Dimensions of the Article:

  • Understanding CBAM
  • Transitional and Definitive Phases
  • India’s Carbon Trading Initiatives
  • India’s Limited Options
  • Broader Considerations

Understanding CBAM:

  • The EU’s CBAM is a measure designed to achieve a 55% reduction in greenhouse gas emissions by 2030.
  • It aims to prevent the replacement of EU products by carbon-intensive imports and maintain environmental compliance standards.
  • The mechanism, similar to the EU’s Emission Trading System (ETS), intends to impose import duties on carbon-intensive industries from non-EU countries.

Transitional and Definitive Phases:

  • The CBAM operates in two phases, starting with a transitional phase until December 2025, where reporting GHG emissions in imports is mandatory but without financial obligations.
  • From January 1, 2026, the definitive phase begins, requiring importers to surrender CBAM certificates based on declared emissions.
  • The calculation of carbon content in imports aligns with the EU-ETS mechanism.

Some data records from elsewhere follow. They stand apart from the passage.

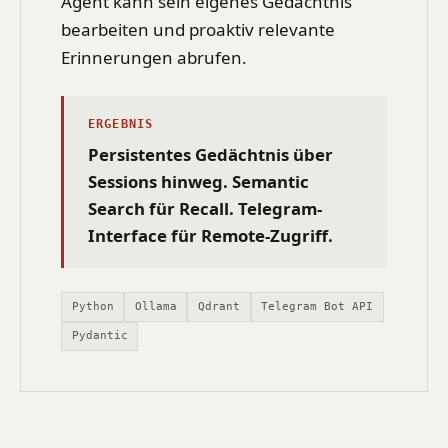
Agent kann sein eigenes Gedächtnis
bearbeiten und proaktiv relevante
Erinnerungen abrufen.
ERGEBNIS
Persistentes Gedächtnis über
Sessions hinweg. Semantic
Search für Recall. Telegram-
Interface für Remote-Zugriff.
Python
Ollama
Qdrant
Telegram Bot API
Pydantic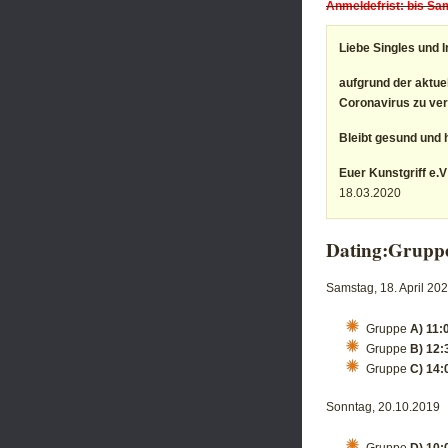
Anmeldefrist: bis Sa
Liebe Singles und I
aufgrund der aktu
Coronavirus zu ver
Bleibt gesund und 
Euer Kunstgriff e.V
18.03.2020
Dating:Gruppe
Samstag, 18. April 20
Gruppe
A) 11:
Gruppe
B) 12:
Gruppe
C) 14:
Sonntag, 20.10.2019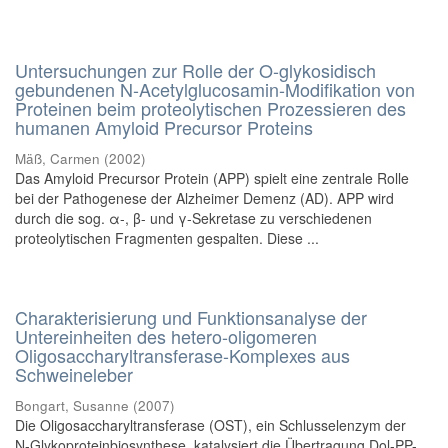
Untersuchungen zur Rolle der O-glykosidisch
gebundenen N-Acetylglucosamin-Modifikation von
Proteinen beim proteolytischen Prozessieren des
humanen Amyloid Precursor Proteins
Mäß, Carmen
(
2002
)
Das Amyloid Precursor Protein (APP) spielt eine zentrale Rolle
bei der Pathogenese der Alzheimer Demenz (AD). APP wird
durch die sog. α-, β- und γ-Sekretase zu verschiede­nen
proteolytischen Fragmenten gespalten. Diese ...
Charakterisierung und Funktionsanalyse der
Untereinheiten des hetero-oligomeren
Oligosaccharyltransferase-Komplexes aus
Schweineleber
Bongart, Susanne
(
2007
)
Die Oligosaccharyltransferase (OST), ein Schlusselenzym der
N-Glykoproteinbiosynthese, katalysiert die Übertragung Dol-PP-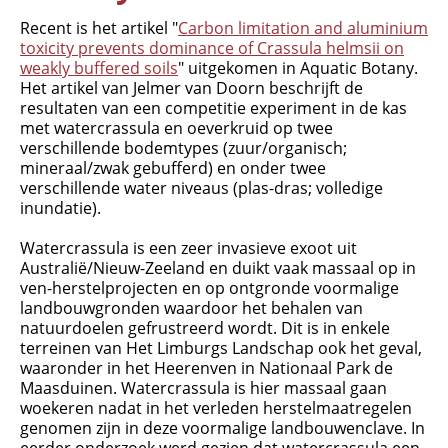
Recent is het artikel "
Carbon limitation and aluminium
toxicity prevents dominance of Crassula helmsii on
weakly buffered soils
" uitgekomen in Aquatic Botany.
Het artikel van Jelmer van Doorn beschrijft de
resultaten van een competitie experiment in de kas
met watercrassula en oeverkruid op twee
verschillende bodemtypes (zuur/organisch;
mineraal/zwak gebufferd) en onder twee
verschillende water niveaus (plas-dras; volledige
inundatie).
Organisatie
Watercrassula is een zeer invasieve exoot uit
Australië/Nieuw-Zeeland en duikt vaak massaal op in
Medewerkers
ven-herstelprojecten en op ontgronde voormalige
Laboratorium
landbouwgronden waardoor het behalen van
natuurdoelen gefrustreerd wordt. Dit is in enkele
Veld- en laboratoriumexperimenten
terreinen van Het Limburgs Landschap ook het geval,
Veldwerkzaamheden
waaronder in het Heerenven in Nationaal Park de
Maasduinen. Watercrassula is hier massaal gaan
woekeren nadat in het verleden herstelmaatregelen
genomen zijn in deze voormalige landbouwenclave. In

India’s Carbon Trading Initiatives:

  • India, responding to the global climate challenge, initiated its Carbon Credit Trading System (CCTS) in December 2022. The CCTS, coupled with the Green Credit Programme Rules, encourages emission reduction actions and environmentally proactive measures.
  • While India is still working on operationalizing the CCTS, it faces the challenge of aligning its carbon trading mechanism with the impending CBAM.

India’s Limited Options:

  • India, being among the countries most affected by CBAM, confronts challenges in navigating this framework.
  • Options include challenging CBAM under the common but differentiated responsibilities principle and negotiating with the EU for fund returns.
  • India has raised concerns at the World Trade Organization, emphasizing special and differential treatment provisions.

Broader Considerations:

  • The EU’s focus on CBAM neglects other factors influencing the shift of EU industries, such as cheap labor and production opportunities elsewhere.
  • The U.K.’s announcement of its own CBAM by 2027 adds urgency for India to formulate carbon taxation measures aligned with the Paris Agreement while safeguarding its industries.

Way Forward:

  • India faces a critical juncture necessitating swift action to formulate carbon taxation measures and negotiate with the EU for pragmatic solutions.
  • The ongoing discussions must address the potential impact on India’s key sectors like steel and explore avenues for mutual collaboration.
  • Simultaneously, India’s efforts in implementing its carbon trading initiatives should align with global standards and principles.